# [Job]
Please give nothing except the number of lines in the records below that include the word "chair".
** Opening Record set block **
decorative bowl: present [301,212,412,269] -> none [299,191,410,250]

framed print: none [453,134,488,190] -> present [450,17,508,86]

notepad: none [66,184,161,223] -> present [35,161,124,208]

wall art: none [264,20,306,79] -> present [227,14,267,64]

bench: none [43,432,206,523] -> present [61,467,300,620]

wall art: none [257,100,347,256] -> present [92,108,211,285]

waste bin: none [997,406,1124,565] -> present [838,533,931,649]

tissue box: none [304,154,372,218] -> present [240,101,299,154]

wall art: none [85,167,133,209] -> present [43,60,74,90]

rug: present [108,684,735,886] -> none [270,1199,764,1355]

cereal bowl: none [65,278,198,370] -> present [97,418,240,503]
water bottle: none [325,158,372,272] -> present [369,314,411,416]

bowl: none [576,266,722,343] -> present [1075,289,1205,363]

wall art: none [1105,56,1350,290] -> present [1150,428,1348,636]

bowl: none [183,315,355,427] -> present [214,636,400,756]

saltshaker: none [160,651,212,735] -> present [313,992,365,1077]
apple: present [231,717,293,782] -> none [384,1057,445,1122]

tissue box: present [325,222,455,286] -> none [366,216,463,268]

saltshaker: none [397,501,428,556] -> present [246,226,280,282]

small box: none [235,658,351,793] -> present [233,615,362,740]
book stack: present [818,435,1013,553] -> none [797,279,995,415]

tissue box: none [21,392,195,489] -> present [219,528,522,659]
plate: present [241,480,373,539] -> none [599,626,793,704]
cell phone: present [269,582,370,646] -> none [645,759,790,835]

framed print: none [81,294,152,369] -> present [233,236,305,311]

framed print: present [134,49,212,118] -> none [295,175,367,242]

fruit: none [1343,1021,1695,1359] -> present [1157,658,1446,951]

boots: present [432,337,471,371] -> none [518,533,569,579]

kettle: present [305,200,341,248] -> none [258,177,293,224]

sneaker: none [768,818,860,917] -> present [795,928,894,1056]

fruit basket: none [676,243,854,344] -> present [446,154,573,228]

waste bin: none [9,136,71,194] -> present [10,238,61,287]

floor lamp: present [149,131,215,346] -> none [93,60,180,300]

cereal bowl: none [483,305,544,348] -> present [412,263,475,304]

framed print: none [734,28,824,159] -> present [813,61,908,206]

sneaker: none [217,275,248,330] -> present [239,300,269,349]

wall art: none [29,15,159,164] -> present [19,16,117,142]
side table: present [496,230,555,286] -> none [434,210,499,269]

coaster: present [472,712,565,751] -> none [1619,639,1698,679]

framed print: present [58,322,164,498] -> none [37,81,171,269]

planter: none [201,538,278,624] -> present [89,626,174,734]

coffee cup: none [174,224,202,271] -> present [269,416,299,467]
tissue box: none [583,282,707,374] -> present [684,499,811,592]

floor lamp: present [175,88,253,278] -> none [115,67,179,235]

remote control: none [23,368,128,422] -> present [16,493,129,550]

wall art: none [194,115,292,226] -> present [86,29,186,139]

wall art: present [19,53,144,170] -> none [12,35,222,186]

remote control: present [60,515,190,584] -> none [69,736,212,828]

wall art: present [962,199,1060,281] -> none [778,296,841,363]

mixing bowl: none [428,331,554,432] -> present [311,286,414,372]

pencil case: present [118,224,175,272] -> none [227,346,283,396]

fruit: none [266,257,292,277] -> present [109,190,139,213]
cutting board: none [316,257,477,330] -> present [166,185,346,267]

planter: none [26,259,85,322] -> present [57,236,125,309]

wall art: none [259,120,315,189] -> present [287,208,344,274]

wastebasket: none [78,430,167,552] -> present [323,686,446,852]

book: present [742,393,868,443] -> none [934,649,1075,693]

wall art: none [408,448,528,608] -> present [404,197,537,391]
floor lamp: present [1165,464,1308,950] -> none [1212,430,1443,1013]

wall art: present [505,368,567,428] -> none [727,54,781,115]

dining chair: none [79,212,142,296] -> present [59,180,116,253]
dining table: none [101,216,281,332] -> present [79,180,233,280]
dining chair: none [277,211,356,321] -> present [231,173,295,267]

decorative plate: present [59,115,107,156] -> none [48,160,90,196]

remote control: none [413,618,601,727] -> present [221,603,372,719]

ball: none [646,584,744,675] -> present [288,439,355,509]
** Closing Record set block **
# [Response to this exercise]
2